Although most don't realize it, J.C. Penney has had a long history of owning drugstores, beginning in 1969 when it acquired Thrift Drugs. The synergies of no-go growth in department stores with go-go consolidation in discount drugstores in the mid-1990s had Penney on a buying binge, acquiring 200 Rite Aid (NYSE:RAD) stores, the Fay Drugs chain, Eckerd, and Genovese Drugs. It quickly became the No. 3 drugstore chain behind CVS and Walgreen (NYSE:WAG).

Yet too much of a good thing is too much of a good thing. Even as the competition reported rising sales and earnings, Penney was hard-pressed to keep up. And not just with other drugstore chains but also with discounters such as Wal-Mart (NYSE:WMT) and Target (NYSE:TGT), which were able to filter off sales for important front-end items even as pharmacy-related sales grew.

CEO Alan Questrom is in Year Four of a five-year rehab plan.
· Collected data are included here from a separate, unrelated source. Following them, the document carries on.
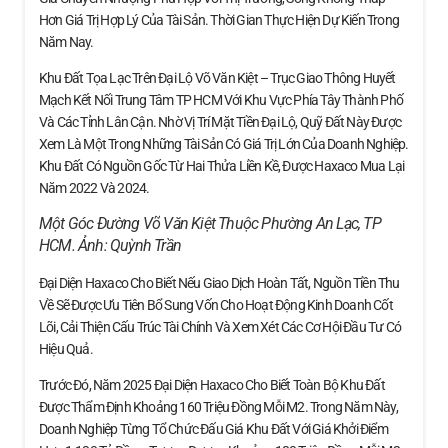
Hơn Giá Trị Hợp Lý Của Tài Sản. Thời Gian Thực Hiện Dự Kiến Trong
Năm Nay.
Khu Đất Tọa Lạc Trên Đại Lộ Võ Văn Kiệt – Trục Giao Thông Huyết
Mạch Kết Nối Trung Tâm TP HCM Với Khu Vực Phía Tây Thành Phố
Và Các Tỉnh Lân Cận. Nhờ Vị Trí Mặt Tiền Đại Lộ, Quỹ Đất Này Được
Xem Là Một Trong Những Tài Sản Có Giá Trị Lớn Của Doanh Nghiệp.
Khu Đất Có Nguồn Gốc Từ Hai Thửa Liền Kề, Được Haxaco Mua Lại
Năm 2022 Và 2024.
Một Góc Đường Võ Văn Kiệt Thuộc Phường An Lạc, TP
HCM. Ảnh:
Quỳnh Trần
Đại Diện Haxaco Cho Biết Nếu Giao Dịch Hoàn Tất, Nguồn Tiền Thu
Về Sẽ Được Ưu Tiên Bổ Sung Vốn Cho Hoạt Động Kinh Doanh Cốt
Lõi, Cải Thiện Cấu Trúc Tài Chính Và Xem Xét Các Cơ Hội Đầu Tư Có
Hiệu Quả.
Trước Đó, Năm 2025 Đại Diện Haxaco Cho Biết Toàn Bộ Khu Đất
Được Thẩm Định Khoảng 160 Triệu Đồng Mỗi M2. Trong Năm Này,
Doanh Nghiệp Từng Tổ Chức Đấu Giá Khu Đất Với Giá Khởi Điểm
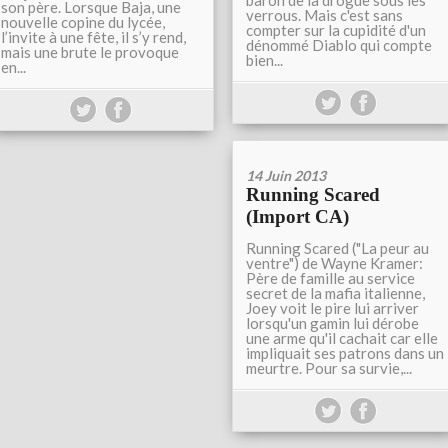
baron de la drogue sous les
son père. Lorsque Baja, une
verrous. Mais c'est sans
nouvelle copine du lycée,
compter sur la cupidité d'un
l’invite à une fête, il s’y rend,
dénommé Diablo qui compte
mais une brute le provoque
bien...
en...
14 Juin 2013
Running Scared
(Import CA)
Running Scared ("La peur au
ventre") de Wayne Kramer:
Père de famille au service
secret de la mafia italienne,
Joey voit le pire lui arriver
lorsqu'un gamin lui dérobe
une arme qu'il cachait car elle
impliquait ses patrons dans un
meurtre. Pour sa survie,...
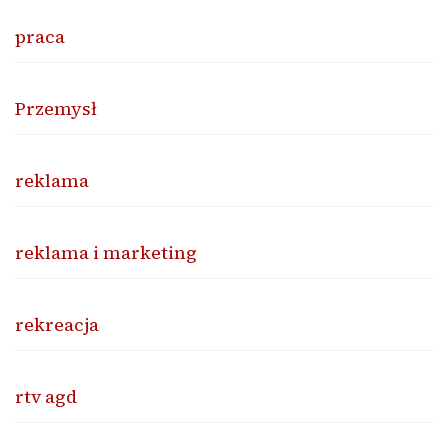
praca
Przemysł
reklama
reklama i marketing
rekreacja
rtv agd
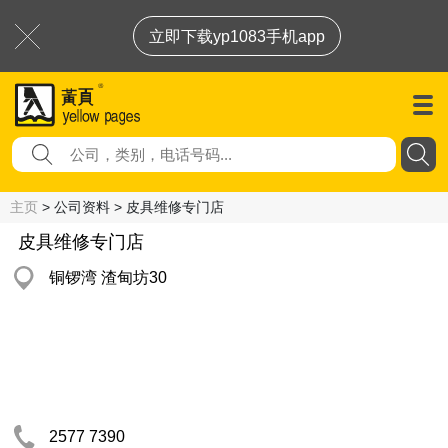
立即下载yp1083手机app
主页
> 公司资料 > 皮具维修专门店
皮具维修专门店
铜锣湾 渣甸坊30
2577 7390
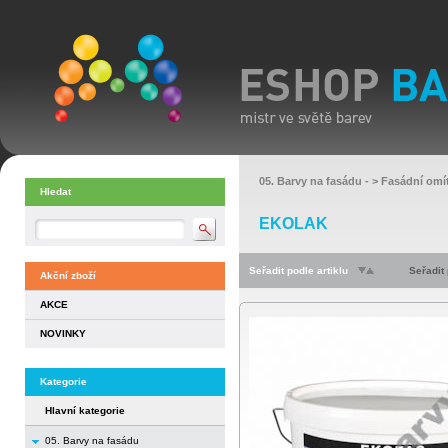
05. Barvy na fasádu
- >
Fasádní omí
Hledat
EKOLAK
Seřadit podle artiklu
Seřadit
Akční zboží
AKCE
NOVINKY
Kategorie
Hlavní kategorie
05. Barvy na fasádu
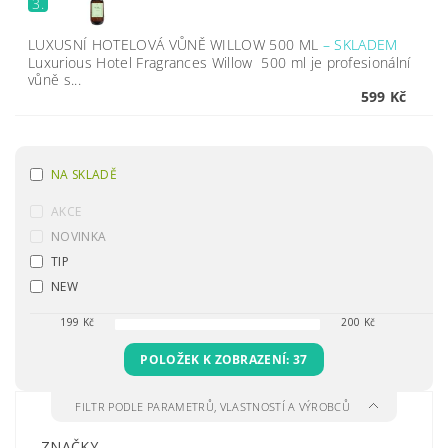
3.
LUXUSNÍ HOTELOVÁ VŮNĚ WILLOW 500 ML
–
SKLADEM
Luxurious Hotel Fragrances Willow 500 ml je profesionální
vůně s...
599 Kč
NA SKLADĚ
AKCE
NOVINKA
TIP
NEW
199
Kč
200
Kč
POLOŽEK K ZOBRAZENÍ:
37
FILTR PODLE PARAMETRŮ, VLASTNOSTÍ A VÝROBCŮ
ZNAČKY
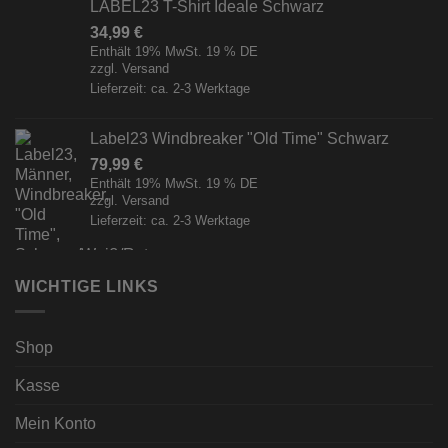
LABEL23 T-Shirt Ideale Schwarz
34,99
€
Enthält 19% MwSt. 19 % DE
zzgl.
Versand
Lieferzeit: ca. 2-3 Werktage
Label23 Windbreaker "Old Time" Schwarz
79,99
€
Enthält 19% MwSt. 19 % DE
zzgl.
Versand
Lieferzeit: ca. 2-3 Werktage
WICHTIGE LINKS
Shop
Kasse
Mein Konto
The turnaround specialist said the company will use the proceeds from the sale of Eckerd to pay down $2.3 billion of its $5.1 billion long-term debt while at the same time buying back $3 billion worth of company stock, a move that could reduce its diluted share count by 23%. Those measures, coupled with the elimination of $3.4 billion in lease obligations related to Eckerd, would create an $8 billion improvement in its balance sheet.

It's a move the credit rating agencies have looked upon favorably. Last month, both Moody's (NYSE:MCO) and Fitch Ratings put J.C. Penney on notice for a possible upgrade.

It's been a long, strange trip for the 100-year-old retailer. Sales and profits have improved significantly over the past year as it emerges from its drugstore-induced haze. Yet di-worse-ification, like drug addiction, is something that's easy to fall back into. While investors can and should enjoy Penney's current clear-eyed plans, they ought to keep a watchful eye out for any relapse.

Fool contributor Rich Duprey has been known to enjoy a Coors Light-induced haze. He does not own any of the stocks mentioned in this article.